RGT Ceos is another vigorous variety that contains some real game-changing characteristics. Its strong disease-resistance package includes RAGT’s unique source of TuYV resistance, and it has excellent resistance to pod shatter, all of which support very high yields.

 

Winter wheats – how late can you go?

Particularly pertinent after a wet autumn and winter, as this season, RAGT is asking the question just how late some winter wheat varieties can be sown in the spring before opting to leave the seed in the bag.

“RGT Bairstow needs very little vernalisation, and none needs less than Skyfall, so we’ve planted those alongside claimed late-sowers from other breeders and our own spring wheats in development,” says Lee.

“We planted the plots seriously late, at the last week of March, so it will be interesting to see which of the true winter varieties ones make it into ear and produce an acceptable margin after what has been a relatively mild late winter/early spring.”

 

Alternative cereals

A range of RAGT cereals species will also be on show, including lines from RAGT’s new winter barley breeding programme, spring barleys, winter triticale, winter and spring oats and durum wheat.

 

Arable newcomers?  Crops with growth potential

RAGT Seeds is exploring a range of crops that have yet to gain a firm foothold in UK arable rotations.

“Being part of a multi-species breeding company, we have a great opportunity to explore the potential of lesser-known species such as sunflower and soyabean,” says Camille Florin, RAGT Seeds’ commercial development agronomist.

“These are not usually suited for the UK climate, but climate change is likely to change that, perhaps sooner that we think.”

 

Soya beans

Global demand of soya beans has increased, including the UK where it is an important constituent in animal feeds. Most is sourced from South America.

“There is a potentially very big domestic market for UK-grown soya beans,” says Camille. “That is potentially very good news for farmers and will help the country reduce its dependency on, in some cases, less sustainable imports.”

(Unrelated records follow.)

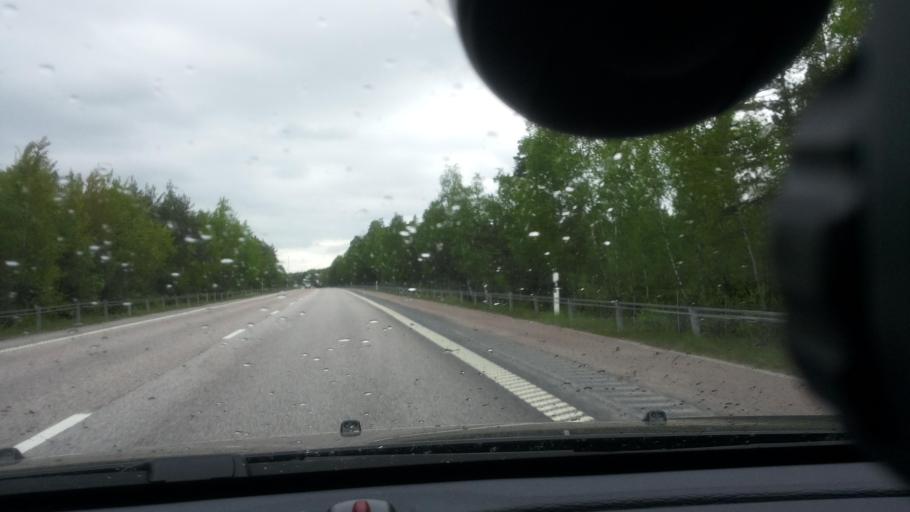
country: SE
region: Stockholm
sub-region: Sigtuna Kommun
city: Marsta
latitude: 59.6528
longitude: 17.8893
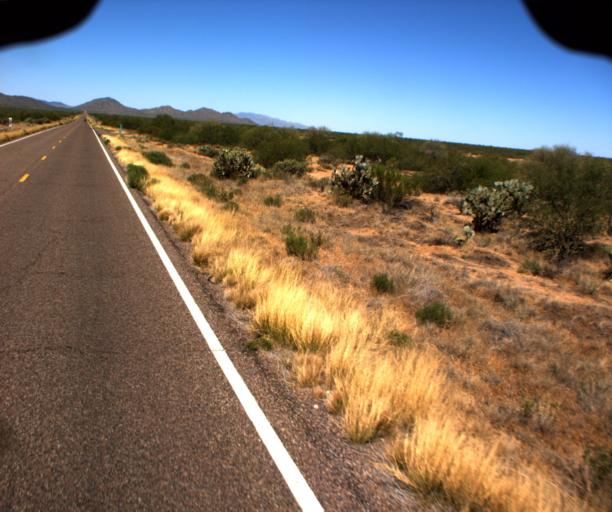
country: US
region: Arizona
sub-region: Yavapai County
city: Congress
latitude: 34.1368
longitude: -112.9170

RAGT has direct access to very early varieties that could fit into the UK market, she adds, including RGT Sigma, which is currently going through National List trials.

 

Sunflowers

Sunflowers are also becoming more viable as a spring crop in the UK. End markets include oil, biogas and bird seed.

“They could soon be a realistic alternative to other oilseeds, including OSR which has declined markedly in recent years, largely due to flea beetle pressure,” says Camille.

“RGT Capitoll is the earliest variety in RAGT’s portfolio and could fit really well into the UK market, and we have another variety that we are testing with higher oil content.”